El Pregonero

Messi: El fin de una simbología cultural


Por Marvel Aguilera.

Leo se fue del Barça, y parece irreal. No solo por lo acostumbrados que estábamos a verlo jugar con los colores del equipo culé sino porque sentimos que hay algo que se termina también en nosotros. Un fino hilo que nos unía con una era en la que el disfrute era mayor, en donde aún resistían los potreros de fútbol en las plazas y empezaban a aparecer las camisetas truchas del pulga en la espalda de alguno de lxs pibitxs del barrio. En donde las redes sociales estaban en gateras, lxs amigxs no se medían por números y el fútbol distaba de ser el engranaje mercadotécnico que es hoy. Un tiempo en el que ver a Messi los sábados por la tarde pasaba a ser parte de un argentinismo, una criollada tan natural como tomar mate en familia o hacer un asado el domingo al mediodía.

Leo llora y se limpia con un pañuelo descartable en su despedida. Agacha la vista. La emoción traspasa la pantalla. Y nosotros parecemos no poder evitar acompañarlo. ¿Por qué nos importa tanto que se vaya del club catalán? ¿Acaso no vamos a seguir viéndolo en su nuevo destino? ¿Qué cambia? Nos impacta porque lo que se pierde es otra cosa, una identidad a la que nos aferrábamos, un sentimiento de pertenencia latente que se rompe, un lapso en donde irrumpe una nostalgia propia del neoliberalismo, aquella que nos envuelve con los años en los que crecimos a la vera de las maravillas del astro rosarino. En donde volvíamos de la facultad y veíamos en el bondi sus goles. En la que Messi pasó a ser un tema de café. En la que nos emocionábamos con el Barça como si fuera nuestro equipo de barrio. ¿Hay alguna persona con la que no hayamos hablado para bien o para mal de Messi alguna vez? ¿Cuándo es que la ciudad ibérica a orillas del Mar Mediterráneo se volvió tan importante y casi un punto de visita obligado si pisábamos Europa?

Leo habla bajito y con tono apagado. Nunca fue ese líder retórico tan propio de las figuras históricas de nuestra patria. No es el estereotipo argentino que tienen los extranjeros de nosotros, su argentinidad es más real, es cotidiana: la del pibe familiero, que sale en grupo de amigues, casado con su novia de infancia, tímido pero calentón. Messi habla con sus dribleos, con sus goles de tiro libre, con su manera de entender el juego en un toque, en una pausa, pero no todo en él es técnico. Nunca fue como Cristiano o Zidane. Hay algo en Messi que emana cercanía, hermandad, un afecto natural al verlo. “Miro a Messi y me hace reír, es un estupendo futbolista que sigue siendo como un niño”, dijo una vez el mítico Johan Cruyff y algo de eso en él todavía perdura. Un niño que poco a poco está dejando de jugar, y que pelea por aquello que el tiempo y los dueños de la pelota le quieren arrebatar.
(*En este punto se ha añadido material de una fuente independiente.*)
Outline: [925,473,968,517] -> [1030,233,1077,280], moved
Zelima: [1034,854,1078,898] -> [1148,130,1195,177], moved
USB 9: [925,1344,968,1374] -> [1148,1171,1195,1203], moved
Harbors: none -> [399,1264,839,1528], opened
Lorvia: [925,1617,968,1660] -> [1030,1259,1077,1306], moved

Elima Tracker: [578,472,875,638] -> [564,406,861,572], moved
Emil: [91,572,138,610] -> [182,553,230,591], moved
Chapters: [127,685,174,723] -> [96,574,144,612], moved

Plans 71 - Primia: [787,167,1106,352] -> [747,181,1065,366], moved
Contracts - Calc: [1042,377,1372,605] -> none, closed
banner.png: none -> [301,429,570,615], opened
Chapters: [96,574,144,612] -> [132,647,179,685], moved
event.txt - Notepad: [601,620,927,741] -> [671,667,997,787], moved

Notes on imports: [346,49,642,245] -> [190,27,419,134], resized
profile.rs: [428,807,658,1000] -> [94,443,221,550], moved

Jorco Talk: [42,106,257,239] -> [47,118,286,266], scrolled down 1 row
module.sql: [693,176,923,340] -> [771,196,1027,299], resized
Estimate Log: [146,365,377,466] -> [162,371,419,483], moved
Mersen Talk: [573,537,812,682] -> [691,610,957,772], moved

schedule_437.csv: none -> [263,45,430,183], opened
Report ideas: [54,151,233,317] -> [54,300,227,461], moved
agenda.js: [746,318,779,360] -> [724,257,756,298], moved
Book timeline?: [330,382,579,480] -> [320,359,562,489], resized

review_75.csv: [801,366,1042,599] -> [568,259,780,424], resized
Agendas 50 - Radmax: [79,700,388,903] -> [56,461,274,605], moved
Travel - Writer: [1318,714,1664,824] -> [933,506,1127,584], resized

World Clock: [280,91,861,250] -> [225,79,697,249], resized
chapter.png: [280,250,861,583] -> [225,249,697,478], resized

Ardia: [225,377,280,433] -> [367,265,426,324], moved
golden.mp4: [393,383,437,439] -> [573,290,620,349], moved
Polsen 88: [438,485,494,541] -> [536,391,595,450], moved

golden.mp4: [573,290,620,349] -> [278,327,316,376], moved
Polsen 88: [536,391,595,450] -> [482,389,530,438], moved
Leo ya no está en Barcelona y lo que vemos es aquello que tal vez nos negábamos a advertir, el detrás de escena que se hace protagonista; un mundo en donde el negocio es explícito, pornográfico; en donde los jeques árabes arman equipos como si jugaran a la Play y los aparatos tecnológicos son los que autorizan cuándo uno debe gritar los goles. Lo que envejece es una generación que vivió de cerca los progresos sociales y políticos de mediados de los 2000, que confió en la militancia, y que ahora se ve limitada por la opresión de un clima liberal, el azuze de los medios corporativos contra la ideología y una pandemia que ha dejado estragos económicos y psíquicos con los que aún debemos lidiar. El presente se nubla a efectos de rememorar un pasado reciente. Se transforma en una masa líquida imposible de aprehender, imposible de disfrutar, de gozar, de compartir.

En tiempos de plenas hegemonías globalizadoras, de formas asfixiantes de homogeneización que son aceptadas y potenciadas por voluntad propia, el fin de la era Messi es el pequeño y efímero espejo donde vemos, quizás, aquella falta de alternativa de la que nos hablaba Mark Fisher; una anomia social, una parálisis en donde somos espectadores de cómo aquello que se asociaba a una parte de nuestra memoria más íntima se pierde. Messi, el crack argentino, también es reemplazable en la lógica de un mercado totalitario, que lejos de haberse morigerado con la pandemia, parece tomar forma para establecer un tiempo de efectismo puro, sin concesiones, en donde ni siquiera el talento en su máxima expresión puede anteponerse a la racionalidad positivista de la vida actual.